#### 取り組む課題
(a) 引用文から、「監督:ジョン・ブルーノ」を含む語句で始まり「キャメロンよ、勉強してこい!」で終わる部分をそのまま書き写すこと。
(b) 引用文によると、映画「スクリーマーズ」の原作となったディックの作品は何か。

#### 引用文
##############################
2008年2月5日火曜日

ヴァリス

フィリップ・K・ディック
大滝啓裕 訳
1990 東京創元社
またあの数字だ。Ken MacLeodの馬鹿馬鹿しさに匹敵する。気になるのは冒頭の「大ソビエト事典第6版」のヴァリスの説明。

巨大にして能動的な生ける情報システム。アメリカの映画より。自動的な自己追跡をする負のエントロピーの渦動が形成され、みずからの環境を漸進的に情報の配置に包摂かつ編入する傾向をもつ、現実場における摂動。擬似意識、目的、知性、成長、環動的首尾一貫性を特徴とする

やっぱり大ソビエト事典だからマルクス主義的悪文。小説も批評もトンデモだが、まだ理解しきれてない部分があるので結論はやめとく。さて、今回紹介する映画は語呂が似ている。
監督:ジョン・ブルーノ
1998

ターミネーター2やT2 3-D: Battle Across Timeでデザイン(スタン・ウィンストンの方が上)に参加したジョン・ブルーノはこれで監督をデビューし、ティペット御大が監修している。主演のカッコイイ女性は「ハロウィン」のトニー・リー・カーティスで、ユダヤ人二枚目俳優トニー・カーティスと絶叫クイーンのジャネット・リーの娘だ。電磁波生命体がロシアの宇宙ステーションから調査船の工作機械をハックしてノイマンマシン化、アルゴリズム進化するというお話(トランスフォーマーに似ているか)。嵐で通信に障害がでたため、世界中をハックできなくなる。最後はエイリアン・クイーンのようにスーパーロボットで襲ってくる。メッセージは陳腐だが、「お前らは菌(ヴァイラス)だ、平和の邪魔になるから我々の体の一部になれ」である。この言い草何に似てるでしょうか?どっちがウイルスなんだ。さて、次はディックに関連した映画である。
スクリーマーズ
監督:クリスチャン・デュゲイ
原作:フィリップ・K・ディック
主演はロボコップのピーター・ウェラー、原作はディックの「変種第二号」である。ディックは妻が左翼で社会主義者でも、どんな全体主義も同じだと一刀両断している。ロン・ポールみたいなリバタリアンになればよかったのだが、ユナボマー級のNGをしてしまった。ディックの作品はマルクス主義者たちに好まれた。それはディック自身の言葉で語れば「私は共産党員ではなかったが、しかし基本的には資本主義に対してネガティブなマルクス主義的な視点がある。」からだ。映画では原作の冷戦から企業と労働者の戦争という構造になっている。私が記憶を最後の私有財産と主張するのはディックの影響(トータルリコールとか)もある。誤解されているが彼はサイバーパンカーではない。 後、これもよく誤解されているが
、ロボコップはロボではなくてサイボーグであり、ターミネーターでカイルはT-800をサイボーグと言ってるが、厳密にはロボットである。キャメロンよ、勉強してこい!
##############################
#### 元データ
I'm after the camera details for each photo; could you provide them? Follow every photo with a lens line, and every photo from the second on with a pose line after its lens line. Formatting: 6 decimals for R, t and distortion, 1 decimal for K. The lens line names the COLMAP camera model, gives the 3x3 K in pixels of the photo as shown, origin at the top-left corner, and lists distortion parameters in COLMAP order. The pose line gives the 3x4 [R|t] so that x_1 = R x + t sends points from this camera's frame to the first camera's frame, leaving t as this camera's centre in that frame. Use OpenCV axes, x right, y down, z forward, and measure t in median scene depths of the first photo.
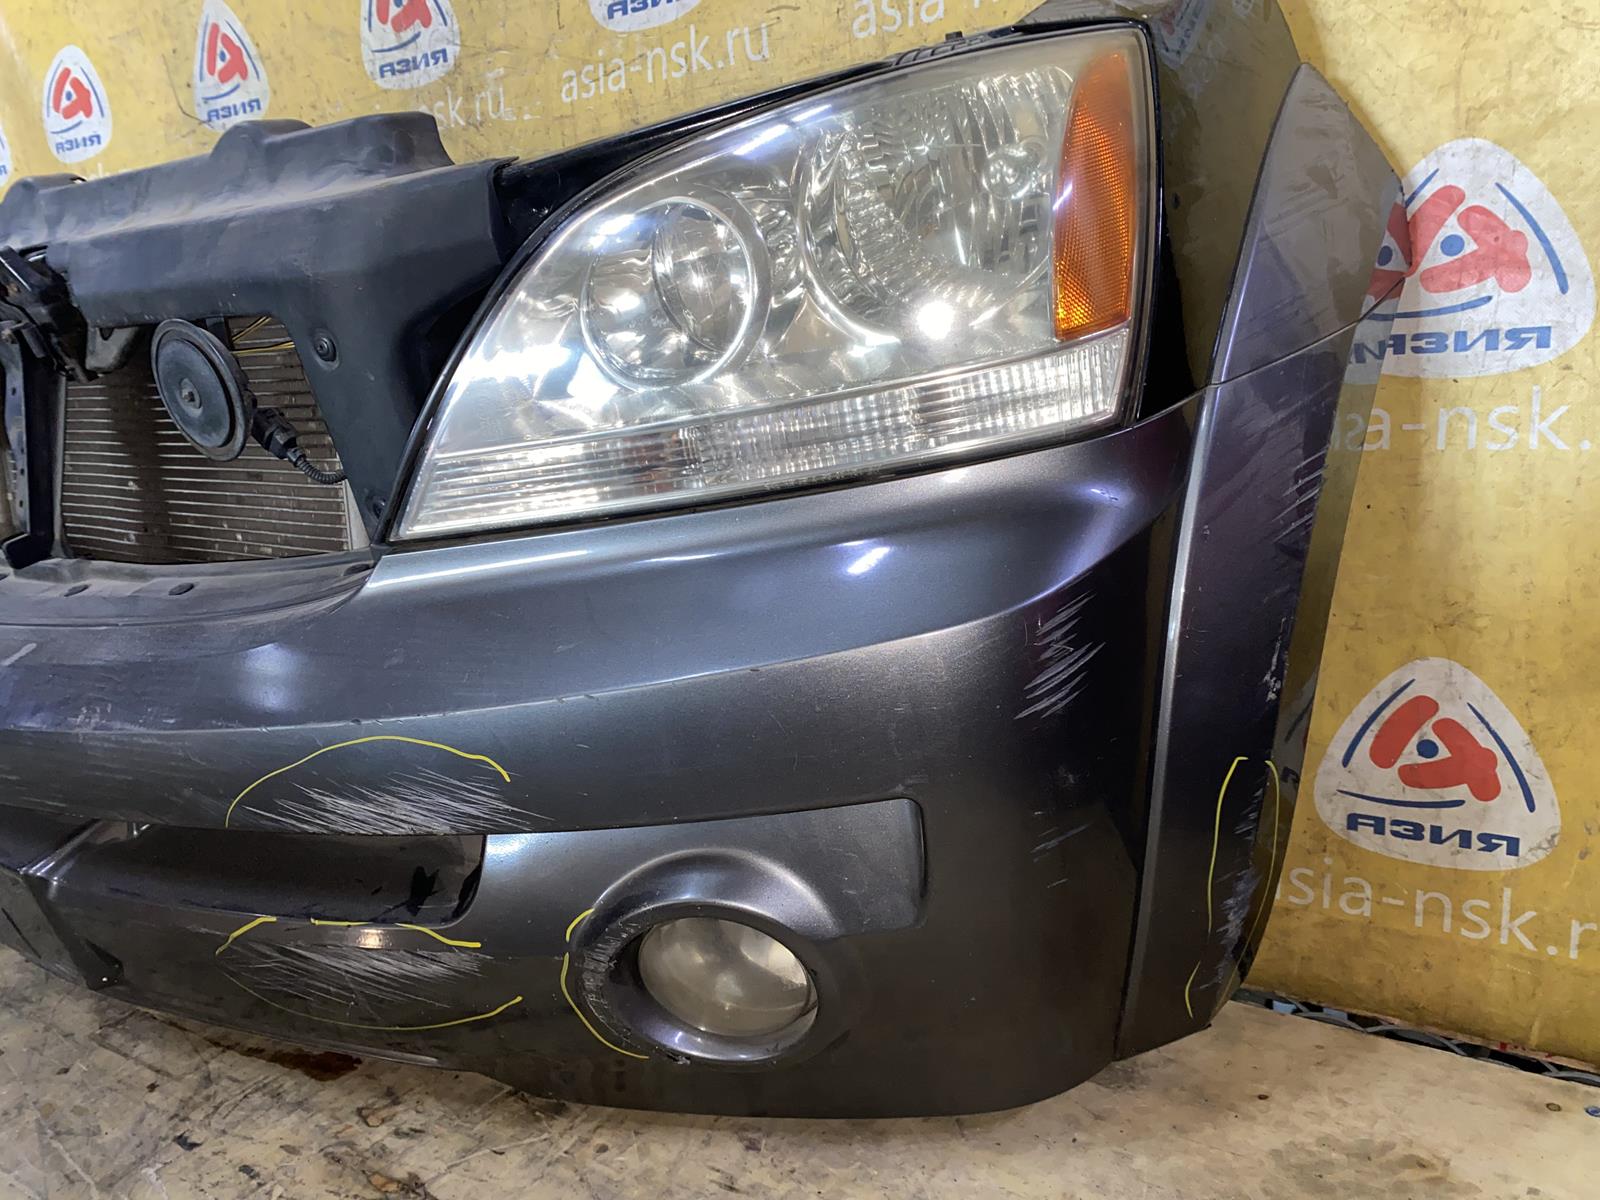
lens RADIAL K [[1207.7, 0, 788.7], [0, 1207.7, 604.6], [0, 0, 1]] dist [0.023286, -0.028414]
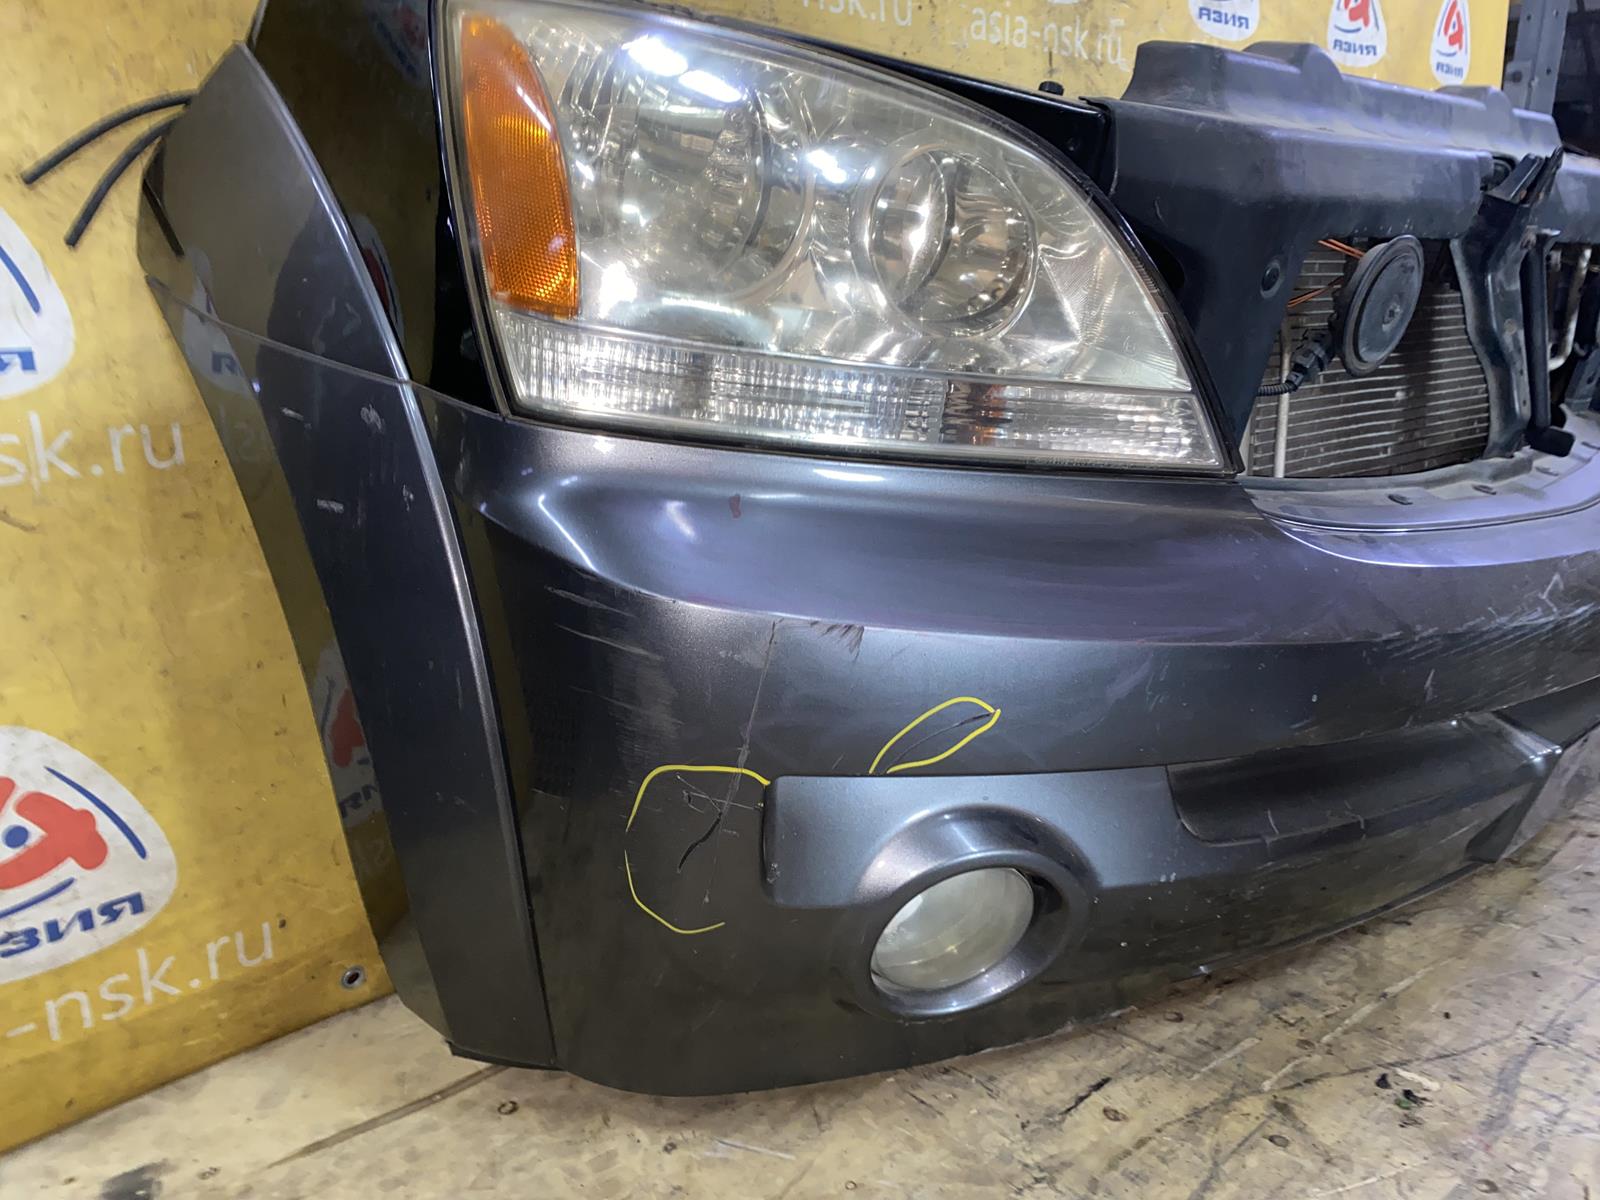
lens RADIAL K [[1207.7, 0, 800.6], [0, 1207.7, 618.7], [0, 0, 1]] dist [0.023286, -0.028414]
pose [[0.260635, -0.182902, 0.947954, -1.670713], [0.234803, 0.964417, 0.121520, -0.144920], [-0.936449, 0.190910, 0.294307, 1.221147]]
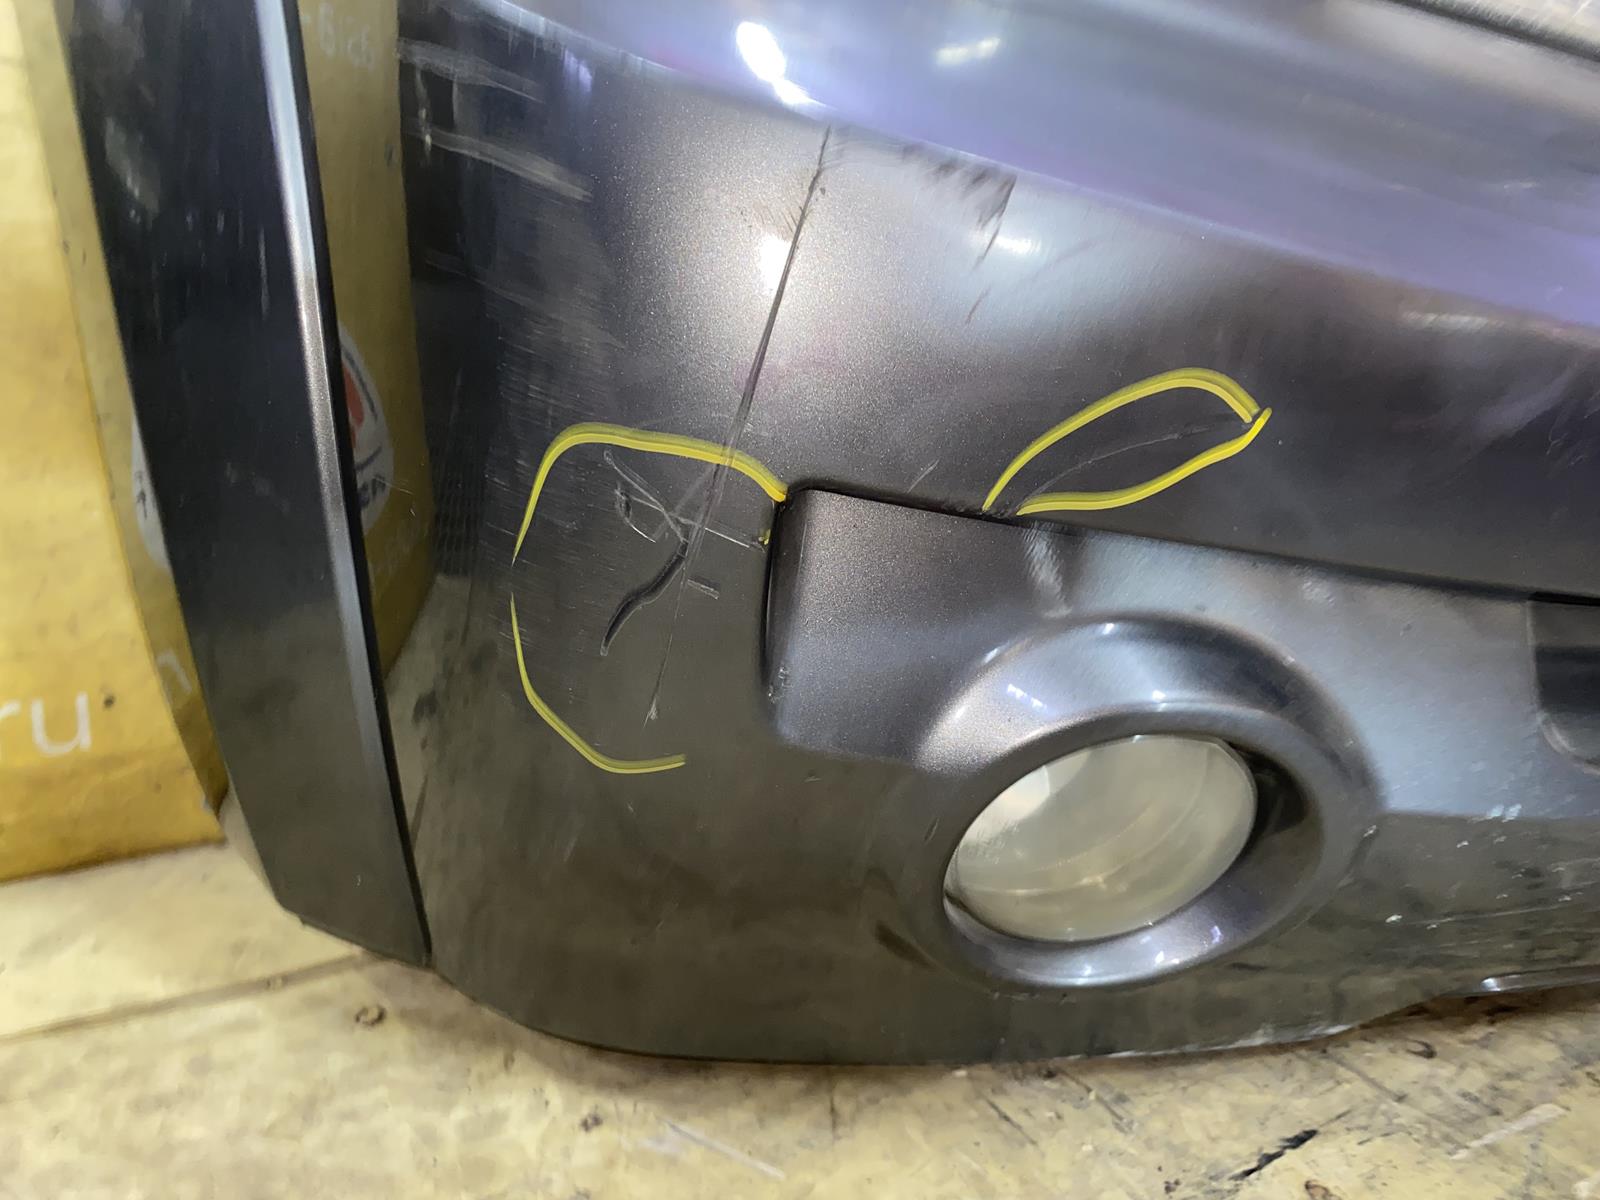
lens RADIAL K [[1207.7, 0, 789.5], [0, 1207.7, 605.4], [0, 0, 1]] dist [0.023286, -0.028414]
pose [[0.403910, -0.177362, 0.897440, -1.415358], [0.131914, 0.982064, 0.134716, -0.017098], [-0.905238, 0.063972, 0.420062, 1.294402]]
##############################
#### 課題の解答
(a)
監督:ジョン・ブルーノ
1998

ターミネーター2やT2 3-D: Battle Across Timeでデザイン(スタン・ウィンストンの方が上)に参加したジョン・ブルーノはこれで監督をデビューし、ティペット御大が監修している。主演のカッコイイ女性は「ハロウィン」のトニー・リー・カーティスで、ユダヤ人二枚目俳優トニー・カーティスと絶叫クイーンのジャネット・リーの娘だ。電磁波生命体がロシアの宇宙ステーションから調査船の工作機械をハックしてノイマンマシン化、アルゴリズム進化するというお話(トランスフォーマーに似ているか)。嵐で通信に障害がでたため、世界中をハックできなくなる。最後はエイリアン・クイーンのようにスーパーロボットで襲ってくる。メッセージは陳腐だが、「お前らは菌(ヴァイラス)だ、平和の邪魔になるから我々の体の一部になれ」である。この言い草何に似てるでしょうか?どっちがウイルスなんだ。さて、次はディックに関連した映画である。
スクリーマーズ
監督:クリスチャン・デュゲイ
原作:フィリップ・K・ディック
主演はロボコップのピーター・ウェラー、原作はディックの「変種第二号」である。ディックは妻が左翼で社会主義者でも、どんな全体主義も同じだと一刀両断している。ロン・ポールみたいなリバタリアンになればよかったのだが、ユナボマー級のNGをしてしまった。ディックの作品はマルクス主義者たちに好まれた。それはディック自身の言葉で語れば「私は共産党員ではなかったが、しかし基本的には資本主義に対してネガティブなマルクス主義的な視点がある。」からだ。映画では原作の冷戦から企業と労働者の戦争という構造になっている。私が記憶を最後の私有財産と主張するのはディックの影響(トータルリコールとか)もある。誤解されているが彼はサイバーパンカーではない。 後、これもよく誤解されているが
、ロボコップはロボではなくてサイボーグであり、ターミネーターでカイルはT-800をサイボーグと言ってるが、厳密にはロボットである。キャメロンよ、勉強してこい!

(b) 「変種第二号」